*** TASK INPUTS ***

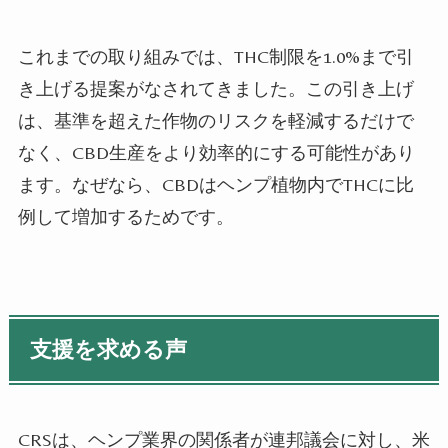
これまでの取り組みでは、THC制限を1.0%まで引
き上げる提案がなされてきました。この引き上げ
は、基準を超えた作物のリスクを軽減するだけで
なく、CBD生産をより効率的にする可能性があり
ます。なぜなら、CBDはヘンプ植物内でTHCに比
例して増加するためです。
支援を求める声
CRSは、ヘンプ業界の関係者が連邦議会に対し、米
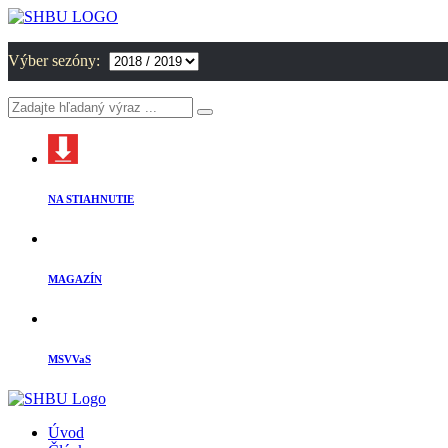
Výber sezóny:
NA STIAHNUTIE
MAGAZÍN
MSVVaS
Úvod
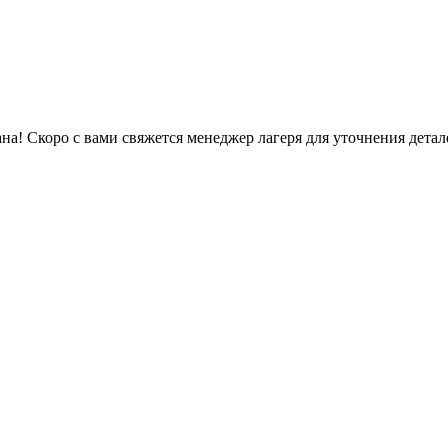
на!
Скоро с вами свяжется менеджер лагеря для уточнения детал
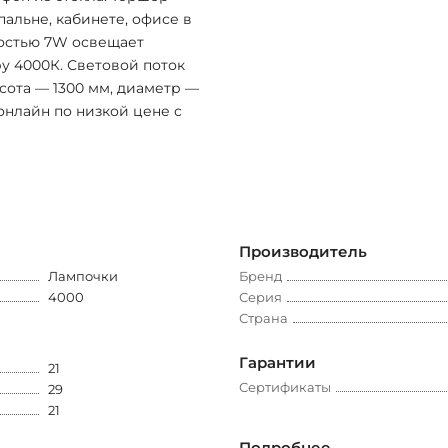
пальне, кабинете, офисе в
ностью 7W освещает
ру 4000К. Световой поток
сота — 1300 мм, диаметр —
 онлайн по низкой цене с
Производитель
Лампочки
Бренд
4000
Серия
Страна
Гарантии
21
Сертификаты
29
21
Подробнее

*** End of TASK INPUTS ***

§ **WHAT THIS TASK INVOLVES**:
Your copy should be the entries retyped exactly, with no images in it.

§ **OUTPUT OF THE TASK**:
これまでの取り組みでは、THC制限を1.0%まで引
き上げる提案がなされてきました。この引き上げ
は、基準を超えた作物のリスクを軽減するだけで
なく、CBD生産をより効率的にする可能性があり
ます。なぜなら、CBDはヘンプ植物内でTHCに比
例して増加するためです。
支援を求める声
CRSは、ヘンプ業界の関係者が連邦議会に対し、米
Výber sezóny:
NA STIAHNUTIE
MAGAZÍN
MSVVaS
Úvod
на!
Скоро с вами свяжется менеджер лагеря для уточнения детал
пальне, кабинете, офисе в
ностью 7W освещает
ру 4000К. Световой поток
сота — 1300 мм, диаметр —
 онлайн по низкой цене с
Производитель
Лампочки
Бренд
4000
Серия
Страна
Гарантии
21
Сертификаты
29
21
Подробнее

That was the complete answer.